The Annual Review of Astronomy and Astrophysics (ARAA) is one of the most prestigious journals in Astronomy. It is published in the United States of America and it releases only one volume per year presenting about twenty articles solicited directly by the Editor Office to major experts in the different fields covered. The resulting book constitutes thus a reference for the most relevant and state-of-the-art advances on debated themes. The excellence of the Journal is witnessed by one of the highest Impact Factor. Researchers at the Observatory of Arcetri have contributed with two articles in two years to this Journal.
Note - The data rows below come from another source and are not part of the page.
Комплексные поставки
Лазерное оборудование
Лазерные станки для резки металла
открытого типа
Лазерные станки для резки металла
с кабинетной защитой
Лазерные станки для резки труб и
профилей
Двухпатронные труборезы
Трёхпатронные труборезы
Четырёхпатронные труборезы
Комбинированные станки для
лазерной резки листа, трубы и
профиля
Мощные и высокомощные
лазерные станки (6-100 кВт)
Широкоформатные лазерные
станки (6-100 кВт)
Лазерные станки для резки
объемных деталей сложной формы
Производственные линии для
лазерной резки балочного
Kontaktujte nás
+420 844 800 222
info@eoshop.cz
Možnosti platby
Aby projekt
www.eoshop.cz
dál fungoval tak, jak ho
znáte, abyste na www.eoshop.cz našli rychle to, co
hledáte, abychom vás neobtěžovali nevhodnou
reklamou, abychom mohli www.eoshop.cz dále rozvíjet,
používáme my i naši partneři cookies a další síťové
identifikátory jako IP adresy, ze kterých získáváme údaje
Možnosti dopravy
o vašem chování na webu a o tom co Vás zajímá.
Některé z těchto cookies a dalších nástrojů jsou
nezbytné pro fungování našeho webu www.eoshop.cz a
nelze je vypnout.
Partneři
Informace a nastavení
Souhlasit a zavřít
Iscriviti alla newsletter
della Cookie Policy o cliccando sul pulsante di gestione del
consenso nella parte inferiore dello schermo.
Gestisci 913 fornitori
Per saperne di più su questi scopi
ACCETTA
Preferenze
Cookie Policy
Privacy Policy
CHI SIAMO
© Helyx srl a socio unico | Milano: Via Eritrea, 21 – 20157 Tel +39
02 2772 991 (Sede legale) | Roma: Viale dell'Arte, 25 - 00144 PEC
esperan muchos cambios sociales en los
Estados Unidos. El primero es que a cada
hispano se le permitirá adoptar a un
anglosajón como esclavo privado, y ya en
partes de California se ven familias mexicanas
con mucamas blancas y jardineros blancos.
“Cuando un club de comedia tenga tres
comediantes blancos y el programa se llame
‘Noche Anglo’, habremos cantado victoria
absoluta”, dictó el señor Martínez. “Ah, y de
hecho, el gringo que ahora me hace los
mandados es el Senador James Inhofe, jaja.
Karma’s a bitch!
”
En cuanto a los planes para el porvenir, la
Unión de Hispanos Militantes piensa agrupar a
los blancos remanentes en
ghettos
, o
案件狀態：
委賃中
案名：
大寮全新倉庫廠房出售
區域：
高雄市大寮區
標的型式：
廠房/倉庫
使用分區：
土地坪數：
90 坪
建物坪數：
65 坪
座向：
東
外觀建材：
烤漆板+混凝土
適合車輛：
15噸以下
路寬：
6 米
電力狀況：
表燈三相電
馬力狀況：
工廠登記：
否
In the 2013 Issue (Volume 51), Daniele Galli and Francesco Palla, both researchers at the Observatory of Arcetri, have presented the article "The Dawn of Chemistry", a study of the chemical evolution of the gas in the Universe during the epoch of primordial nucleosynthesis (a few minutes after the Big Bang) until the formation of the first stars (about 400 million years after the Big Bang). During this time the first molecules, simple diatomic species such as H2, HD and LiH, were formed out of the elements present in the primordial gas, composed of hydrogen, helium and traces of deuterium and lithium. These molecules had a fundamental role in the cooling and fragmentation of the gas within the Dark Matter haloes that gave origin to the first stars that lit up the Universe. (See also The dawn of the chemical evolution of the universe)

The 2014 Issue (Volume 52) will contain an article on the systems that produce Type 1A Supernovae, authored by Filippo Mannucci, current Director of the Observatory of Arcetri, in collaboration with Dan Maoz from the University of Tel Aviv and Gijs Nelemans from Radboud University in the Netherlands ("Observational clues to the progenitors of Type-Ia supernovae"). This type of Supernovae are of central relevance in astrophysics as they produce the majority of the chemical elements found in the Universe. The award of the 2011 Nobel for Physics recognizes the importance of their use in Cosmology studies. Nonetheless, what causes these stellar explosions is still unknown. It seems clear that these Supernovae are the explosions of a White Dwarf disturbed by a companion star, but many other configurations are possible. In this article, F. Mannucci discusses the recent development in theoretical studies and the many observations carried out in the last years. These studies allow now to understand that the majority of these explosions are due not to one but two white dwarves that spiral in one toward the other emitting gravitational waves. This result will allow to better understand the chemical evolution in the Universe and to plan future supernova searches at cosmological distances.